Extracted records
_ _ _ _

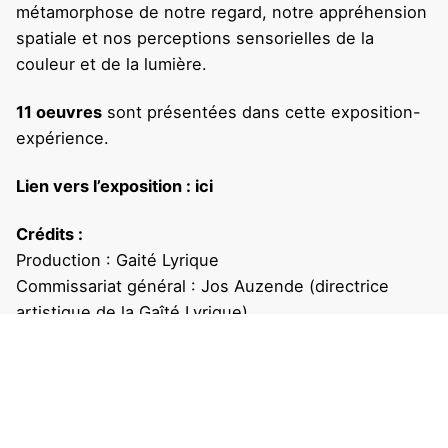
métamorphose de notre regard, notre appréhension
spatiale et nos perceptions sensorielles de la
couleur et de la lumière.
11 oeuvres
sont présentées dans cette exposition-
expérience.
Lien vers l’exposition :
ici
Crédits :
Production : Gaité Lyrique
Commissariat général : Jos Auzende (directrice
artistique de la Gaîté Lyrique)
Production exécutive : Crossed Lab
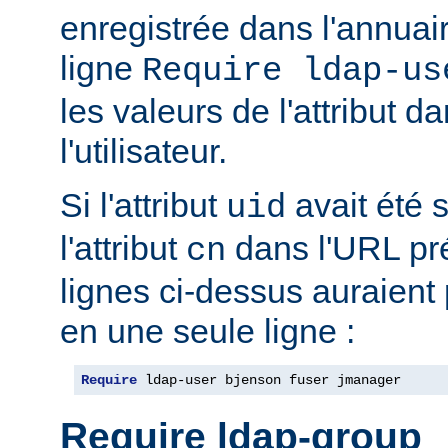
enregistrée dans l'annua
ligne
Require ldap-us
les valeurs de l'attribut 
l'utilisateur.
Si l'attribut
avait été s
uid
l'attribut
dans l'URL pré
cn
lignes ci-dessus auraient
en une seule ligne :
Require
 ldap-user bjenson fuser jmanager
Require ldap-group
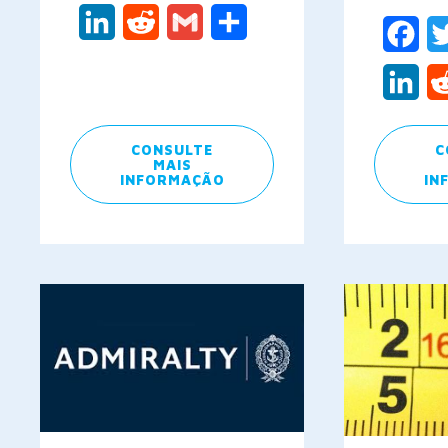
LinkedIn
Reddit
Gmail
Share
Fac
Lin
CONSULTE
C
MAIS
INFORMAÇÃO
IN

_ _ _ _

▶ **The task**
Exactly repeat only the lines from the one with "en une seule" to the closing line above, both included, and omit every picture.

▶ **Answer for this exercise**
en une seule ligne :
Require
 ldap-user bjenson fuser jmanager
Require ldap-group
LinkedIn
Reddit
Gmail
Share
Fac
Lin
CONSULTE
C
MAIS
INFORMAÇÃO
IN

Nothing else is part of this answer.